About this task: Turn the lines below into a JSON list of strings, one string per line, with blank lines left out.

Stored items
------------------------------------

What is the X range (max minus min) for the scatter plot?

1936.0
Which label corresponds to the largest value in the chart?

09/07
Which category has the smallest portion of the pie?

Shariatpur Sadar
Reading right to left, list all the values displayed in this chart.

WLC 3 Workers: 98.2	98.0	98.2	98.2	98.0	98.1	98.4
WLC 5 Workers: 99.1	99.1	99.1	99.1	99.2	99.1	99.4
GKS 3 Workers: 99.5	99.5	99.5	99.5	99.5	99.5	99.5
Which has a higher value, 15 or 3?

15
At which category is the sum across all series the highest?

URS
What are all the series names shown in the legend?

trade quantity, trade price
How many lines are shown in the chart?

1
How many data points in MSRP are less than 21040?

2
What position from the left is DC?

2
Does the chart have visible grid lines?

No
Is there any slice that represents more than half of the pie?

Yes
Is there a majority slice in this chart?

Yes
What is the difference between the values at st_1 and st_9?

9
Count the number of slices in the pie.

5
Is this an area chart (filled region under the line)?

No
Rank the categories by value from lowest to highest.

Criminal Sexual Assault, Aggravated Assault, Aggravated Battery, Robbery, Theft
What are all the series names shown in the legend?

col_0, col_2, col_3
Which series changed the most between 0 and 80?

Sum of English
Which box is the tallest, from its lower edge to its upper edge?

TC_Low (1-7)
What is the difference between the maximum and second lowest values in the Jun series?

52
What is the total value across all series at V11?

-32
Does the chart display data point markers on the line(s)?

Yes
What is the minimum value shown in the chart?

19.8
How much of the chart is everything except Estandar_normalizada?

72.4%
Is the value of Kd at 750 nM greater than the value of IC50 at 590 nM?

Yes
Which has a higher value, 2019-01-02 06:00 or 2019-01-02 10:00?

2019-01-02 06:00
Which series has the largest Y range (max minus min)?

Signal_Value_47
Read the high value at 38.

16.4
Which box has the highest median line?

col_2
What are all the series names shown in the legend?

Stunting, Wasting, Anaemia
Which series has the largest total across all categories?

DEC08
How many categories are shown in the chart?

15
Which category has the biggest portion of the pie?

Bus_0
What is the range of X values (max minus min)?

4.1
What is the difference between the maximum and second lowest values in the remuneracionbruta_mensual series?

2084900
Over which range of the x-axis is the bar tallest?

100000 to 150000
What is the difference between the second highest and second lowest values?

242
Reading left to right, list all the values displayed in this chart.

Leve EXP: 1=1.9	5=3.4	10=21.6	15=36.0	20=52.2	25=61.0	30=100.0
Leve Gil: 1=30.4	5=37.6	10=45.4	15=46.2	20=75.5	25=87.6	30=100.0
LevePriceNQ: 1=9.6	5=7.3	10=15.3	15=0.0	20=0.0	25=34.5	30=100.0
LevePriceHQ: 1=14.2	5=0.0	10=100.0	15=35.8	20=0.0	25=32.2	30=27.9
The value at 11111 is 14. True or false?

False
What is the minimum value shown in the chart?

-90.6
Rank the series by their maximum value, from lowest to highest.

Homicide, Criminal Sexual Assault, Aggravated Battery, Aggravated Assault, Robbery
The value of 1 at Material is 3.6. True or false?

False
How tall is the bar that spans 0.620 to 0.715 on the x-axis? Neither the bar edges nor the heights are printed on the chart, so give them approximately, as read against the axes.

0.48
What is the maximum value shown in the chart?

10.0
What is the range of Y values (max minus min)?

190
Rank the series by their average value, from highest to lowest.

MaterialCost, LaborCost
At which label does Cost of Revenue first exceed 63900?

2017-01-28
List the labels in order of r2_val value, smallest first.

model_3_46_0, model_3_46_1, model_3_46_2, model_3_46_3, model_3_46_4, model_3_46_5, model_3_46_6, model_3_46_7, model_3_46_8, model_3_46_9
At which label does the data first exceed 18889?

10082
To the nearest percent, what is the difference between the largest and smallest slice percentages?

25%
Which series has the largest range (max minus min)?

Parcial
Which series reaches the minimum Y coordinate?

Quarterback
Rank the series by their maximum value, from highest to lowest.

------------------------------------

Exercise answer:
[
  "What is the X range (max minus min) for the scatter plot?",
  "1936.0",
  "Which label corresponds to the largest value in the chart?",
  "09/07",
  "Which category has the smallest portion of the pie?",
  "Shariatpur Sadar",
  "Reading right to left, list all the values displayed in this chart.",
  "WLC 3 Workers: 98.2\t98.0\t98.2\t98.2\t98.0\t98.1\t98.4",
  "WLC 5 Workers: 99.1\t99.1\t99.1\t99.1\t99.2\t99.1\t99.4",
  "GKS 3 Workers: 99.5\t99.5\t99.5\t99.5\t99.5\t99.5\t99.5",
  "Which has a higher value, 15 or 3?",
  "15",
  "At which category is the sum across all series the highest?",
  "URS",
  "What are all the series names shown in the legend?",
  "trade quantity, trade price",
  "How many lines are shown in the chart?",
  "1",
  "How many data points in MSRP are less than 21040?",
  "2",
  "What position from the left is DC?",
  "2",
  "Does the chart have visible grid lines?",
  "No",
  "Is there any slice that represents more than half of the pie?",
  "Yes",
  "Is there a majority slice in this chart?",
  "Yes",
  "What is the difference between the values at st_1 and st_9?",
  "9",
  "Count the number of slices in the pie.",
  "5",
  "Is this an area chart (filled region under the line)?",
  "No",
  "Rank the categories by value from lowest to highest.",
  "Criminal Sexual Assault, Aggravated Assault, Aggravated Battery, Robbery, Theft",
  "What are all the series names shown in the legend?",
  "col_0, col_2, col_3",
  "Which series changed the most between 0 and 80?",
  "Sum of English",
  "Which box is the tallest, from its lower edge to its upper edge?",
  "TC_Low (1-7)",
  "What is the difference between the maximum and second lowest values in the Jun series?",
  "52",
  "What is the total value across all series at V11?",
  "-32",
  "Does the chart display data point markers on the line(s)?",
  "Yes",
  "What is the minimum value shown in the chart?",
  "19.8",
  "How much of the chart is everything except Estandar_normalizada?",
  "72.4%",
  "Is the value of Kd at 750 nM greater than the value of IC50 at 590 nM?",
  "Yes",
  "Which has a higher value, 2019-01-02 06:00 or 2019-01-02 10:00?",
  "2019-01-02 06:00",
  "Which series has the largest Y range (max minus min)?",
  "Signal_Value_47",
  "Read the high value at 38.",
  "16.4",
  "Which box has the highest median line?",
  "col_2",
  "What are all the series names shown in the legend?",
  "Stunting, Wasting, Anaemia",
  "Which series has the largest total across all categories?",
  "DEC08",
  "How many categories are shown in the chart?",
  "15",
  "Which category has the biggest portion of the pie?",
  "Bus_0",
  "What is the range of X values (max minus min)?",
  "4.1",
  "What is the difference between the maximum and second lowest values in the remuneracionbruta_mensual series?",
  "2084900",
  "Over which range of the x-axis is the bar tallest?",
  "100000 to 150000",
  "What is the difference between the second highest and second lowest values?",
  "242",
  "Reading left to right, list all the values displayed in this chart.",
  "Leve EXP: 1=1.9\t5=3.4\t10=21.6\t15=36.0\t20=52.2\t25=61.0\t30=100.0",
  "Leve Gil: 1=30.4\t5=37.6\t10=45.4\t15=46.2\t20=75.5\t25=87.6\t30=100.0",
  "LevePriceNQ: 1=9.6\t5=7.3\t10=15.3\t15=0.0\t20=0.0\t25=34.5\t30=100.0",
  "LevePriceHQ: 1=14.2\t5=0.0\t10=100.0\t15=35.8\t20=0.0\t25=32.2\t30=27.9",
  "The value at 11111 is 14. True or false?",
  "False",
  "What is the minimum value shown in the chart?",
  "-90.6",
  "Rank the series by their maximum value, from lowest to highest.",
  "Homicide, Criminal Sexual Assault, Aggravated Battery, Aggravated Assault, Robbery",
  "The value of 1 at Material is 3.6. True or false?",
  "False",
  "How tall is the bar that spans 0.620 to 0.715 on the x-axis? Neither the bar edges nor the heights are printed on the chart, so give them approximately, as read against the axes.",
  "0.48",
  "What is the maximum value shown in the chart?",
  "10.0",
  "What is the range of Y values (max minus min)?",
  "190",
  "Rank the series by their average value, from highest to lowest.",
  "MaterialCost, LaborCost",
  "At which label does Cost of Revenue first exceed 63900?",
  "2017-01-28",
  "List the labels in order of r2_val value, smallest first.",
  "model_3_46_0, model_3_46_1, model_3_46_2, model_3_46_3, model_3_46_4, model_3_46_5, model_3_46_6, model_3_46_7, model_3_46_8, model_3_46_9",
  "At which label does the data first exceed 18889?",
  "10082",
  "To the nearest percent, what is the difference between the largest and smallest slice percentages?",
  "25%",
  "Which series has the largest range (max minus min)?",
  "Parcial",
  "Which series reaches the minimum Y coordinate?",
  "Quarterback",
  "Rank the series by their maximum value, from highest to lowest."
]